Raccontando Baghdad

 Foto di Alvise Nicoletti

Foto di Alvise Nicoletti

Recensione a Polvere di Baghdad – regia di Maurizio Scaparro

Una leggera coltre di polvere si solleva da una città sepolta da anni di guerre e oggi romanticamente recuperata dalla regia di Maurizio Scaparro. Una Baghdad insolita, o meglio dimenticata: una città da cui non si respira solo distruzione ma antiche storie e speranze. La potenza evocativa della parola e dell’oralità diventa protagonista in uno spettacolo che cerca di riportare lo spettatore a quell’atmosfera magica dal fascino orientale, a quel sussurro sognante che purtroppo non appartiene più alla vita attuale della capitale irachena.

Con Polvere di Baghdad, debuttato al Teatro Piccolo Arsenale di Venezia, passato e presente si intrecciano e convivono attraverso il doppio lavoro drammaturgico del poeta Adonis e del giornalista Massimo Nava. Il letterato libanese si è concentrato sulla struttura narrativa, basata su una successione di storie fantastiche che appartengono alla tradizione mediorientale: attraverso le parole di Massimo Ranieri, nei panni di un cantastorie in viaggio, vengono rievocati infatti alcuni personaggi noti, come il marinaio Sindbad o la bella Shaharazade. Se Adonis fornisce uno sguardo poetico allo spettacolo, il cronista Nava – che è stato per diverso tempo corrispondente da Baghdad per Il Corriere della Sera – offre invece dei frammenti di un presente decadente, che interrompono l’atmosfera sognante e diffondono un malessere difficile da superare: un presente che purtroppo deve fare i conti con un pesante bollettino di morti.

Foto di Alvise Nicoletti

Foto di Alvise Nicoletti

Morti causati da una guerra che succhia a una terra, un tempo riconoscibile per i suoi giardini fioriti e la sua cultura, tutta la linfa vitale restituita a sprazzi non solo dai racconti di Ranieri o degli altri attori che ne danno voce, ma anche dai passi danzanti di Eleonora Abbagnato – la prima ballerina dell’Opéra di Parigi che per l’occasione veste i panni di una donna mediorientale, di Shaharazade e di Budur – che si fanno sempre più concitati e si sostituiscono alle parole. Ma quel momento di spensieratezza e felicità viene subito interrotto dal rumore di elicotteri che sorvolano il cielo di Baghdad: di forte impatto la scena in cui tutti, rivolti con le spalle al pubblico, sollevano la propria scarpa per lanciarla, in segno di rivolta, ricordando la più recente cronaca e precisamente la figura del giornalista iracheno arrestato per aver lanciato il suo calzante contro l’ex presidente statunitense Bush.

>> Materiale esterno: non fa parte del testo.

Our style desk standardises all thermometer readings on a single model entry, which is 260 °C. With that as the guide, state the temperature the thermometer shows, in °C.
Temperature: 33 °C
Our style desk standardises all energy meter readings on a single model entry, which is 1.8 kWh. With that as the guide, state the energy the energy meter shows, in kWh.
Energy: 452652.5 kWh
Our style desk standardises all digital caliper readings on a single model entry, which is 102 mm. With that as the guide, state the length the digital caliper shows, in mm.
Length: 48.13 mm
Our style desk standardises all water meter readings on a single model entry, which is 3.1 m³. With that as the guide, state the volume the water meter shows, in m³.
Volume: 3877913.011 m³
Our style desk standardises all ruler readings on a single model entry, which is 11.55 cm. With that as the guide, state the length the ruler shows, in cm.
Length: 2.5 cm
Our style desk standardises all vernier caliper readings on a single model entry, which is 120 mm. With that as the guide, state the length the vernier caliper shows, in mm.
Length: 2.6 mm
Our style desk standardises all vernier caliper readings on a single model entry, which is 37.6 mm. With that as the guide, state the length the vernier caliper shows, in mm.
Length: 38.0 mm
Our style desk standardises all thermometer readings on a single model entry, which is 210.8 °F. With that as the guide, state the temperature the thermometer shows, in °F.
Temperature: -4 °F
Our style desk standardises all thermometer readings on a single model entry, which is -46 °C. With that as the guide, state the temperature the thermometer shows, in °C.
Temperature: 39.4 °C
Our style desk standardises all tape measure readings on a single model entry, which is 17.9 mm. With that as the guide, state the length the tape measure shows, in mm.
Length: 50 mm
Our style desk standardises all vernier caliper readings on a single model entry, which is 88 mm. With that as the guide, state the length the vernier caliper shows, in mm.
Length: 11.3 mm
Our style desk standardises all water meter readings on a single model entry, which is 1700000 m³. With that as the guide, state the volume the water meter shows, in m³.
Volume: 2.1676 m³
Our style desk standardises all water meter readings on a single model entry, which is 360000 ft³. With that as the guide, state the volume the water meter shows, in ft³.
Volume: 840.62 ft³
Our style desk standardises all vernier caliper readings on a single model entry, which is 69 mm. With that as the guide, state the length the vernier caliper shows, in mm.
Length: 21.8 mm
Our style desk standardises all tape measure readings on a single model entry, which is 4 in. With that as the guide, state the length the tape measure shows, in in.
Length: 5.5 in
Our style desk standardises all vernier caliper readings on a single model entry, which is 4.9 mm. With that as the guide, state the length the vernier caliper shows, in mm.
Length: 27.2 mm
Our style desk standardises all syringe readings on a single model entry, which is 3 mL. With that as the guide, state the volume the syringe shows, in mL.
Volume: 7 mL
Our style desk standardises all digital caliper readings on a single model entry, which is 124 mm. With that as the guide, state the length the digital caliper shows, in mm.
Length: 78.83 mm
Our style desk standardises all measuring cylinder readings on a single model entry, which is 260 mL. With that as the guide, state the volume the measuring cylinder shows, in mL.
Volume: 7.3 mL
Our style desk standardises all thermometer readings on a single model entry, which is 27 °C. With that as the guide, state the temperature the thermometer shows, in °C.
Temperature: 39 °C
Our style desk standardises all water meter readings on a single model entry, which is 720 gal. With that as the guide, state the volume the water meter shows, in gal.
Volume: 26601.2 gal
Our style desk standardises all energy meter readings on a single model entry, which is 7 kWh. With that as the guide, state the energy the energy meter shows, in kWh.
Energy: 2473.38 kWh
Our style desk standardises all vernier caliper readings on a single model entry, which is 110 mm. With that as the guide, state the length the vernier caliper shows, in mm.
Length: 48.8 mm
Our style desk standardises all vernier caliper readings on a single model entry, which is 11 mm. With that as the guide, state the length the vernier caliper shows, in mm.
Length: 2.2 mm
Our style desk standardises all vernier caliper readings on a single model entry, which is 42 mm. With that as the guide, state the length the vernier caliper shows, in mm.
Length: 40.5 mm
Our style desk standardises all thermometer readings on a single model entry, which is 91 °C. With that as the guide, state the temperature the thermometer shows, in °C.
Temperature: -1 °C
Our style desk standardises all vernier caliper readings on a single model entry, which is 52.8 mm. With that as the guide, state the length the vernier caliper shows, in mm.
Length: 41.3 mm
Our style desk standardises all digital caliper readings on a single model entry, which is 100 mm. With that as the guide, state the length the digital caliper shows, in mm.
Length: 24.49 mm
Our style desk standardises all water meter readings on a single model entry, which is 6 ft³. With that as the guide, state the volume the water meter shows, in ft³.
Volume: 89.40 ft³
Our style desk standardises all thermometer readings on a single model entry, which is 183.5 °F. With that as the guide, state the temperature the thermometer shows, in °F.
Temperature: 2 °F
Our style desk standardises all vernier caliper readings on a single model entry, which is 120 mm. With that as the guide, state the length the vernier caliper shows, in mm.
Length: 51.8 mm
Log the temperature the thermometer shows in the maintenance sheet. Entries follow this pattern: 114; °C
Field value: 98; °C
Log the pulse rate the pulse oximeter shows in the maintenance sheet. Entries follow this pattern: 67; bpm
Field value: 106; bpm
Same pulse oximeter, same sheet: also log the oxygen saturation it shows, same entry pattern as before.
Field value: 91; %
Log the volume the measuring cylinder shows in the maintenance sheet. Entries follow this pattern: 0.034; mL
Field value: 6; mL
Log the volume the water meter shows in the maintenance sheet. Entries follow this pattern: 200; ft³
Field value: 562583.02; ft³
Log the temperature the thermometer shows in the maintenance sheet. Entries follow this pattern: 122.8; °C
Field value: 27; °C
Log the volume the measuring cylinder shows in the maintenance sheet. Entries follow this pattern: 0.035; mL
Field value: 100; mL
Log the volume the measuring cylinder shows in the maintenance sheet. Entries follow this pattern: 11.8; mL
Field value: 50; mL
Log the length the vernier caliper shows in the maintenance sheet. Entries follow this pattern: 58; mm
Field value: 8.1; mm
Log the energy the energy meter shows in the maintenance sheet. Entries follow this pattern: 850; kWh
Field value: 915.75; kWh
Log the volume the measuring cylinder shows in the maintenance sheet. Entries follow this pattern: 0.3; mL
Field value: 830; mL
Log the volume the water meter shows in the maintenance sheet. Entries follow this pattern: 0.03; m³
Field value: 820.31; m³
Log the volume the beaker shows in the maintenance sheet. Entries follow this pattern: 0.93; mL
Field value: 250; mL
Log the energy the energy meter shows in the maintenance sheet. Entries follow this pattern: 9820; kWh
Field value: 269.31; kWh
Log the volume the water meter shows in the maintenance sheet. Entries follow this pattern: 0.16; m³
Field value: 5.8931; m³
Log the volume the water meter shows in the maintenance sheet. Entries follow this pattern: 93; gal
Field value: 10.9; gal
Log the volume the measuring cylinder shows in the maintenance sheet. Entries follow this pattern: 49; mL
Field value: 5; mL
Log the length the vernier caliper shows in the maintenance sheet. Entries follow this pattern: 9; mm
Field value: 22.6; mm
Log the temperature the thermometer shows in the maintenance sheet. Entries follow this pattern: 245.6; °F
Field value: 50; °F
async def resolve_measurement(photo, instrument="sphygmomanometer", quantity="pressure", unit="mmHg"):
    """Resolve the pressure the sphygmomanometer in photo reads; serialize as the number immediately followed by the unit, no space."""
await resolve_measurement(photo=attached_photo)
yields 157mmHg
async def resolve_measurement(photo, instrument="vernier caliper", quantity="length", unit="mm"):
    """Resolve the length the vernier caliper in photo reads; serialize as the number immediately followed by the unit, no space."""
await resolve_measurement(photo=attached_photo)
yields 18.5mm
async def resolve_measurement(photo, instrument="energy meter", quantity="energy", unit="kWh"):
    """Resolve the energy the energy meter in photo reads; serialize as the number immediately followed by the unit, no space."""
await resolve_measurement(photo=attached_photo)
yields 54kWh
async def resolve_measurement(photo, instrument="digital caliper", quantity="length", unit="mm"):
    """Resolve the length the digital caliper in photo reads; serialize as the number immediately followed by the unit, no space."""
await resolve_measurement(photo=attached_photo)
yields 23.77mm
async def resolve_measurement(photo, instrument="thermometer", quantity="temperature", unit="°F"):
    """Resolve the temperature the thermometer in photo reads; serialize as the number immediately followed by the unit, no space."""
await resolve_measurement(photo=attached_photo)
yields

Il percorso iniziato con il progetto C’era una volta durante MediterraneoLaboratorio Internazionale del Teatro2008 nell’ambito della39° edizione della Biennale di Venezia, trova qui la sua conclusione, mostrando come la settimana di studio passata su quello stesso palco sia stata fondamentale per realizzare Polvere di Baghdad. Lo spettacolo mantiene infatti alcune soluzioni registiche pensate durante il laboratorio: peccato aver visto recitare solamente alcuni dei ragazzi, come Francesco Wolf o il bravo musicista di setar Pejman Tadayon, che avevano preso parte a C’era una volta. Senza di loro lo spettacolo di Scaparro non sarebbe stato lo stesso, proprio come il nostro presente, arricchito ogni giorno dalla magia e dai sogni delle storie passate che si continuano a narrare.